I just noticed Barclays reiterated overweight, with a price target of 500, on 20 October, which is a while after the FT article. If this does bounce, and if the shorts start closing, there's potentially a very long way up...
It's also amazing to note the power shorts have over this stock. After the FT article it rebounded from 1.70 to 2.80 and there was a major director buy at 2.55. Since then, every significant fall has occurred after a major new short position. I personally think they're just exploiting fear, uncertainty, and doubt (FUD). They don't appear to have any more negative news to throw at this, but simply by taking out a position they know it'll probably lurch 30% lower! There must be a limit to that, however, and I guess we're approaching it now.
I think we're getting to the point where director fraud is all but priced in. After all, we're approaching 90% of the way from the ATH of 4.70 to Barcap's target of 1.20, despite an increase in revenue guidance. But what if there isn't any fraud? I see much more upside than downside from here. Sure, few people like trying to catch a falling knife, but even if you exclude the China bookings, you've got an absurdly cheap valuation now. Subtracting cash reserves of around 400 million, the market cap is now around 700 million. If we assume full year profit of 20 million (excluding China stuff), that's a p/e ratio of 35. That's comparable to tech companies like GAMA or LTG, which typically grow at around 15%. Given AWE increased revenue last year at a rate of 125% and next year there should be another major increase (even if we exclude the China stuff), this is absurdly cheap now. I just can't for the life of me see why the directors would set up a company with the aim of committing a fraud that would obviously be exposed sooner or later, but given that the company is worth significantly less than what it would be if it had nothing to do with China at all, it looks like that fraud is now largely priced in.

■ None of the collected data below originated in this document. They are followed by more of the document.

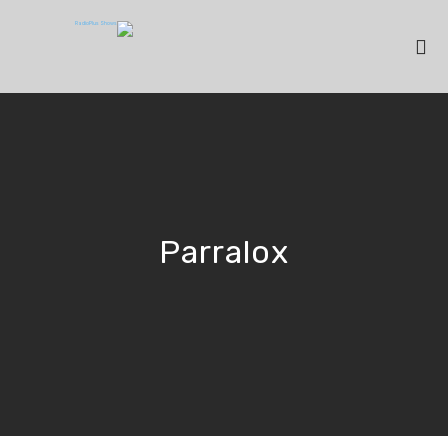
Parralox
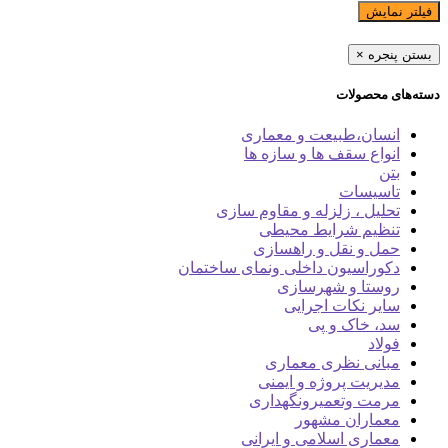
فیلتر نمایش
بستن پنجره
×
دسته‌های محصولات
انسان،طبیعت و معماری
انواع سقف ها و سازه ها
بتن
تاسیسات
تحلیل ، زلزله و مقاوم سازی
تنظیم شرایط محیطی
حمل و نقل و راهسازی
دکوراسیون داخلی ونمای ساختمان
روستا و شهرسازی
سایر نکات اجرایی
سد، خاک و پی
فولاد
مبانی نظری معماری
مدیریت پروژه و ایمنی
مرمت وتعمیرونگهداری
معماران مشهور
معماری اسلامی و ایرانی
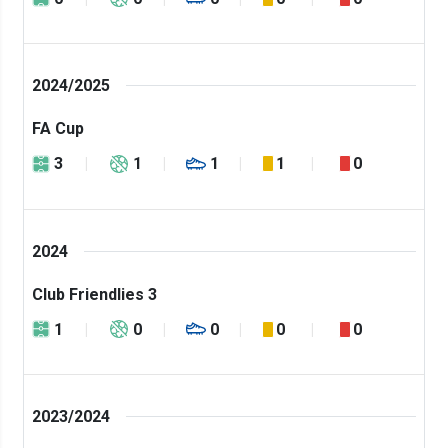
2024/2025
FA Cup
3
1
1
1
0
2024
Club Friendlies 3
1
0
0
0
0
2023/2024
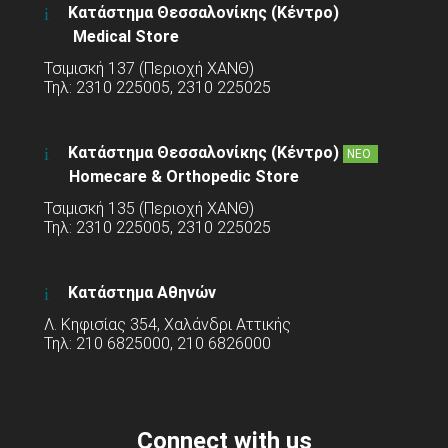
Κατάστημα Θεσσαλονίκης (Κέντρο)
Medical Store
Τσιμισκή 137 (Περιοχή ΧΑΝΘ)
Τηλ: 2310 225005, 2310 225025
Κατάστημα Θεσσαλονίκης (Κέντρο)
ΝΕΟ
Homecare & Orthopedic Store
Τσιμισκή 135 (Περιοχή ΧΑΝΘ)
Τηλ: 2310 225005, 2310 225025
Κατάστημα Αθηνών
Λ. Κηφισίας 354, Χαλάνδρι Αττικής
Τηλ: 210 6825000, 210 6826000
Connect with us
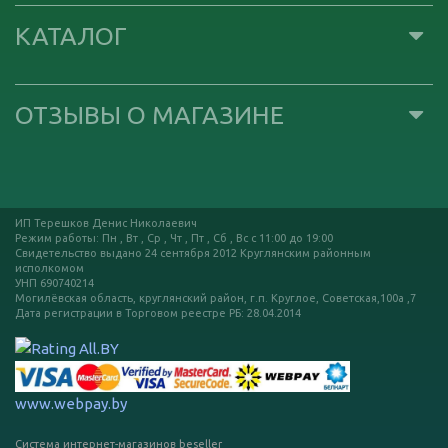
КАТАЛОГ
ОТЗЫВЫ О МАГАЗИНЕ
ИП Терешков Денис Николаевич
Режим работы: Пн , Вт , Ср , Чт , Пт , Сб , Вс c 11:00 до 19:00
Свидетельство выдано 24 сентября 2012 Круглянским районным
исполкомом
УНП 690740214
Могилёвская область, круглянский район, г.п. Круглое, Советская,100а ,7
Дата регистрации в Торговом реестре РБ: 28.04.2014
www.webpay.by
Минск
Система интернет-магазинов beseller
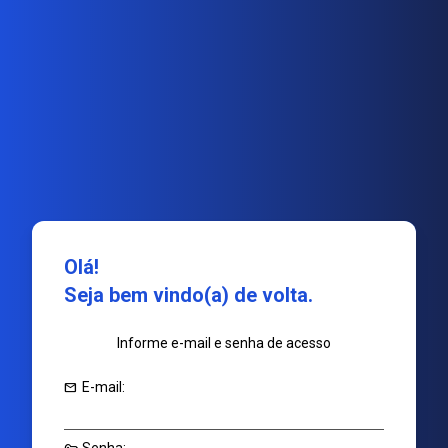
Olá!
Seja bem vindo(a) de volta.
Informe e-mail e senha de acesso
mail
E-mail:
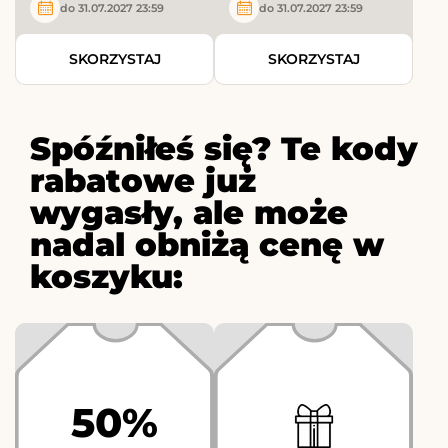
do 31.07.2027 23:59
do 31.07.2027 23:59
SKORZYSTAJ
SKORZYSTAJ
Spóźniłeś się? Te kody
rabatowe już
wygasły, ale może
nadal obniżą cenę w
koszyku:
50%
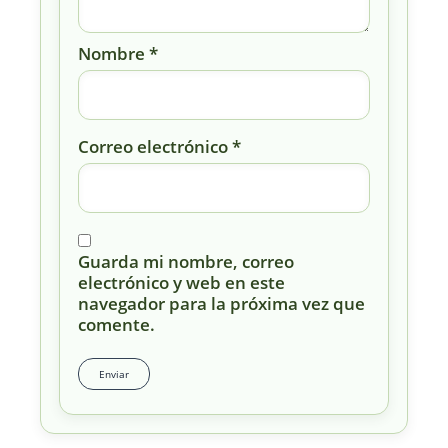
Nombre
*
Correo electrónico
*
Guarda mi nombre, correo
electrónico y web en este
navegador para la próxima vez que
comente.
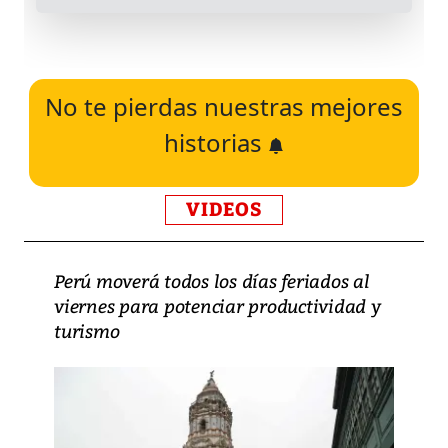
No te pierdas nuestras mejores
historias
VIDEOS
Perú moverá todos los días feriados al
viernes para potenciar productividad y
turismo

We can at least take comfort from the fact there don't appear to have been any analyst downgrades or sell coverage, as in THG and DARK. As it is JPM have 4.50, Liberum 4.20 and Barclays 4.75. If there were something materially wrong as opposed to just insinuations, they surely would have downgraded. As for the fact there haven't been any reiterations of buy ratings, its presumably because like all of us they're just waiting to see how it all pans out.
Worrying about when or whether they get $12 million from the CPP is a short-term detail. What matters is the bigger long-term picture, but you need to be patient for that and, while you may get lucky with a cheaper entry price than today's you may not, and then you'd miss out on the long-term growth story.
A better comparison than Amazon or Facebook are AWE's more established competitors, like Cadence and Synopsis. Their business models are more similar and they're on p/e ratios of around 70 despite much bigger caps of around $50 billion. That's the target for AWE and I think there's a reasonable chance they'll pull it off, presuming only the current growth trajectory continues.